### Estratto della fonte

───

La ricerca mancante

Nelle sue Confessioni, Agostino racconta come abbia trovato la fede (cattolica) in Dio dopo una vita d'errori, incertezze e sofferenze. La sua giovinezza disordinata fu dominata dalla sensualità, in mezzo alla quale ardeva, però, un fuoco mai sopito per la ricerca del divino e d'una verità che fosse non solo certezza della mente, ma anche intima e piena aderenza dell'animo. Agostino fu dominato da perplessità e incertezze, si lasciò andare, si trascinò per una vita che, benché lo avvincesse, non lo soddisfaceva, procrastinando il momento d'abbandonarla per darsi tutto alla ricerca di Dio e della Verità. Ma non dubitò mai della loro esistenza, non cessò mai, neppure durante il suo avvicinamento agli accademici a seguito dell'abbandono del manicheismo, di cercarli.
Io soprattutto mi stupivo, allorché con uno sforzo rievocavo il lungo tempo passato dal momento in cui, diciannovenne, avevo cominciato a infervorarmi nella ricerca della sapienza, progettando di abbandonare, appena l'avessi scoperta, tutte le speranze fatue e i fallaci furori delle vane passioni. Ed eccomi ormai trentenne, vacillante ancora nella medesima mota, avido di godere del presente fugace e dispersivo, mentre mi andavo dicendo: "Domani troverò. Ecco che il vero mi si manifesterà chiaramente, e l'afferrerò; ecco che verrà Fausto e mi spiegherà tutto. O accademici, spiriti grandi, nessuna certezza si può davvero raggiungere a guida della vita. Ma no, cerchiamo con maggiore diligenza anziché disperare. Ecco ad esempio che quelle che sembravano assurdità nei libri ecclesiastici, non lo sono più: è possibile intenderle in maniera diversa e degna. Prenderò dunque come appoggio ai miei passi il gradino ove fanciullo mi posero i genitori, finché mi si riveli chiaramente la verità. Ma dove cercarla? quando cercarla? Non ha tempo Ambrogio, non abbiamo tempo noi per leggere, e poi, anche i libri dove cercarli? da chi e quando ottenerli, a chi chiederli? Riserviamo del tempo e assegniamo alcune ore alla salvezza dell'anima. Una grande speranza è spuntata: gli insegnamenti della fede cattolica non sono quali li pensavamo, le nostre accuse erano inconsistenti. I suoi esperti conoscitori reputano un'empietà il credere Dio chiuso nel profilo di un corpo umano; e noi dubitiamo a bussare perché ci si schiudano le altre verità? Le ore del mattino sono occupate dalla scuola; nelle altre cosa facciamo? Perché non impiegarle in quest'opera? Ma quando andremmo a ossequiare gli amici importanti, di cui ci occorre l'appoggio, quando prepareremmo le dissertazioni da smerciare agli alunni, quando, anche, ci ristoreremmo, rilassando lo spirito dopo la tensione delle occupazioni?

───

### Estratto del dataset

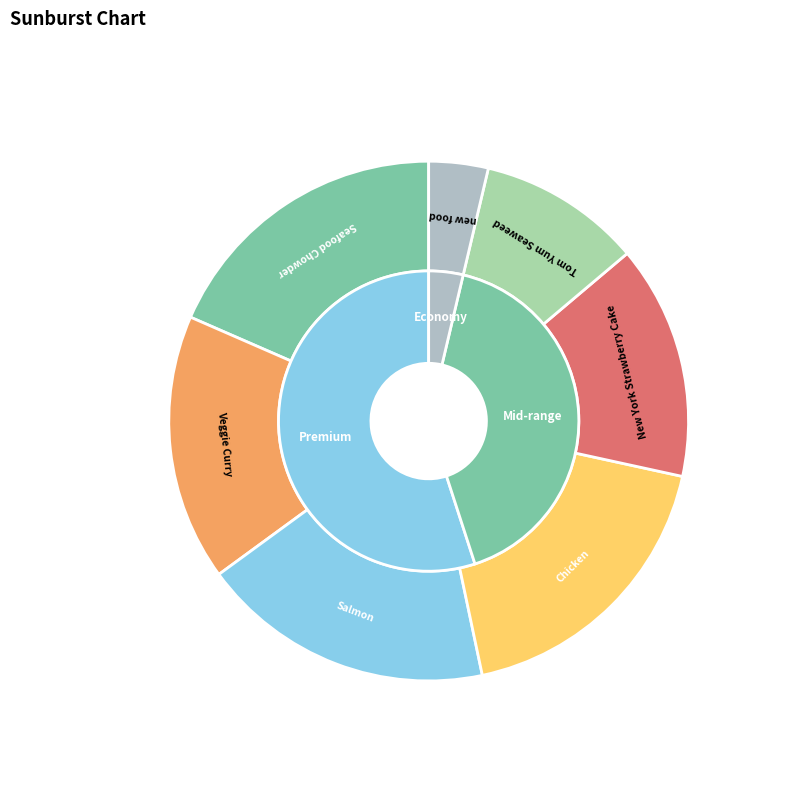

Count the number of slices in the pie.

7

───

### Attività
- A) Secondo l'estratto della fonte, a quale età Agostino aveva cominciato a infervorarsi nella ricerca della sapienza?
- B) In base all'estratto della fonte, spieghi perché Agostino afferma che una grande speranza è spuntata.
- C) Trascriva dall'estratto della fonte il passo compreso tra "La ricerca mancante" e "manicheismo, di cercarli.", estremi inclusi.
L'elenco non è necessario per lo svolgimento delle attività.

### Elenco delle risposte
- A) A diciannove anni.

- B) Gli insegnamenti della fede cattolica si sono rivelati diversi da come li si pensava, e le accuse mosse contro di essi erano inconsistenti. I loro esperti conoscitori, infatti, reputano un'empietà credere Dio chiuso nel profilo di un corpo umano.

- C)
La ricerca mancante

Nelle sue Confessioni, Agostino racconta come abbia trovato la fede (cattolica) in Dio dopo una vita d'errori, incertezze e sofferenze. La sua giovinezza disordinata fu dominata dalla sensualità, in mezzo alla quale ardeva, però, un fuoco mai sopito per la ricerca del divino e d'una verità che fosse non solo certezza della mente, ma anche intima e piena aderenza dell'animo. Agostino fu dominato da perplessità e incertezze, si lasciò andare, si trascinò per una vita che, benché lo avvincesse, non lo soddisfaceva, procrastinando il momento d'abbandonarla per darsi tutto alla ricerca di Dio e della Verità. Ma non dubitò mai della loro esistenza, non cessò mai, neppure durante il suo avvicinamento agli accademici a seguito dell'abbandono del manicheismo, di cercarli.